En regardant une vieille photo, oubliée depuis des années au fond d’un tiroir, nous voyons des gens dont nous avons oublié le nom et puis, petit à petit, les choses reviennent…
L’image a des capacités phénoménales de rappeler des événements passés, en agissant sur la mémoire épisodique.
Les images sont particulièrement efficaces pour communiquer des concepts abstraits, par exemple, les idée comme la « liberté » ou la « qualité », qui demandent des phrases entières pour y attribuer du sens, peuvent être représentées par une seule image.
En revanche, il existe encore un doute à propos de l’apprentissage des langues, qui semblerait apprécier mieux d’autres médias.

L’attention d’un apprenant n’est pas illimitée. On observe généralement une baisse progressive de la concentration après quelques minutes si le rythme pédagogique et les modalités d’interaction ne sont pas suffisamment variés.
Ce phénomène s’explique notamment par les limites de la mémoire de travail, dont la fonction est de traiter temporairement l’information. Celle-ci dispose d’une capacité restreinte, estimée en moyenne à environ 7 éléments (±2), maintenus sur une durée très courte, de l’ordre de quelques dizaines de secondes.
Ces capacités varient néanmoins d’un individu à l’autre, en fonction des connaissances préalables, de l’expérience et de la familiarité avec le sujet abordé.
Ainsi, un rythme trop soutenu peut rapidement saturer la mémoire de travail chez les apprenants novices, tandis qu’un rythme trop lent risque de générer de la démotivation chez des participants plus expérimentés.
Dans ce contexte, permettre à chacun d’apprendre à son propre rythme constitue un levier essentiel de qualité pédagogique. C’est précisément l’un des apports majeurs du jeu pédagogique : il s’ajuste naturellement au rythme des apprenants, puisqu’il est structuré par leurs actions, leurs décisions et les interactions qu’ils produisent.
De nombreux travaux en psychologie cognitive et en sciences de l’apprentissage viennent étayer ces principes.
Certaines recherches montrent que, dans les apprentissages dits « lexicaux », la construction des connaissances sémantiques se fait progressivement à partir d’informations contextualisées.

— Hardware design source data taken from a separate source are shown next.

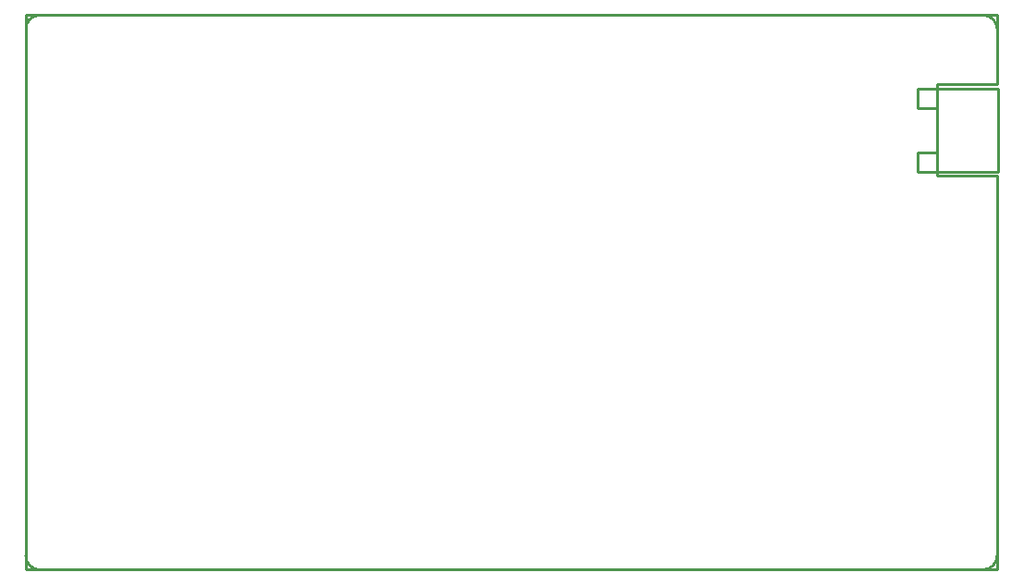
<source format=gko>
G04 Layer: BoardOutlineLayer*
G04 EasyEDA v6.5.42, 2024-03-17 19:56:20*
G04 22851bfb20aa482085f49a562fa88950,7084cd4cda9a42c7a5f6ba31724bf8e5,10*
G04 Gerber Generator version 0.2*
G04 Scale: 100 percent, Rotated: No, Reflected: No *
G04 Dimensions in inches *
G04 leading zeros omitted , absolute positions ,3 integer and 6 decimal *
%FSLAX36Y36*%
%MOIN*%

%ADD10C,0.0100*%
D10*
X3800000Y2920000D02*
G01*
X3585000Y2920000D01*
X3585000Y3250000D01*
X3800000Y3250000D01*
X3800000Y3500000D01*
X3800000Y3500000D02*
G01*
X300000Y3500000D01*
X300000Y3500000D02*
G01*
X300000Y1500000D01*
X3800000Y1500000D01*
X3800000Y2920000D01*
G75*
G01*
X3800000Y3452960D02*
G03*
X3750238Y3500087I-50000J-2960D01*
G75*
G01*
X3749180Y1500000D02*
G03*
X3800004Y1549474I820J50000D01*
G75*
G01*
X349478Y3500000D02*
G03*
X300311Y3444411I523J-50000D01*
G75*
G01*
X300000Y1549408D02*
G03*
X346648Y1500109I50000J592D01*
X3514998Y3004996D02*
G01*
X3584998Y3004996D01*
X3584998Y3164996D01*
X3514998Y3164996D01*
X3514998Y3004996D02*
G01*
X3514939Y2935014D01*
X3804939Y2935014D01*
X3804939Y3235014D01*
X3514939Y3235014D01*
X3514998Y3164996D01*
X3805000Y2935000D02*
G01*
X3515000Y2935000D01*
X3515000Y2935000D02*
G01*
X3515000Y3005000D01*
X3515000Y3005000D02*
G01*
X3585000Y3005000D01*
X3585000Y3005000D02*
G01*
X3585000Y3165000D01*
X3585000Y3165000D02*
G01*
X3515000Y3165000D01*
X3515000Y3165000D02*
G01*
X3515000Y3235000D01*
X3515000Y3235000D02*
G01*
X3805000Y3235000D01*
X3805000Y3235000D02*
G01*
X3805000Y2935000D01*
X3805000Y2935000D02*
G01*
X3805000Y2935000D01*

%LPD*%
M02*

</source>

D’autres études, portant sur l’apprentissage en contexte multisensoriel et multi-situationnel, indiquent que la mémorisation est renforcée lorsque les notions sont rencontrées sous différentes formes (mise en situation, supports visuels, explications théoriques, rappel d’expériences, etc.).
Dans ces conditions, les taux de rétention observés peuvent atteindre environ 45 %, contre 27 % dans des approches plus traditionnelles.
Enfin, plusieurs expérimentations en contexte pédagogique mettent en évidence l’importance du rôle actif de l’apprenant. Dans l’une d’elles, des étudiants en formation ont été répartis en deux groupes : les uns impliqués activement dans une mise en situation (jeu de rôle théâtralisé), les autres en position d’observateurs.
Les résultats aux évaluations finales montrent un écart significatif : environ 80 % de réussite pour les participants actifs, contre 30 % pour les spectateurs.
Ces éléments convergent vers une même conclusion : l’engagement actif de l’apprenant, tel que favorisé par les approches ludiques et expérientielles, constitue un facteur déterminant de la mémorisation, de la motivation et de la performance en formation.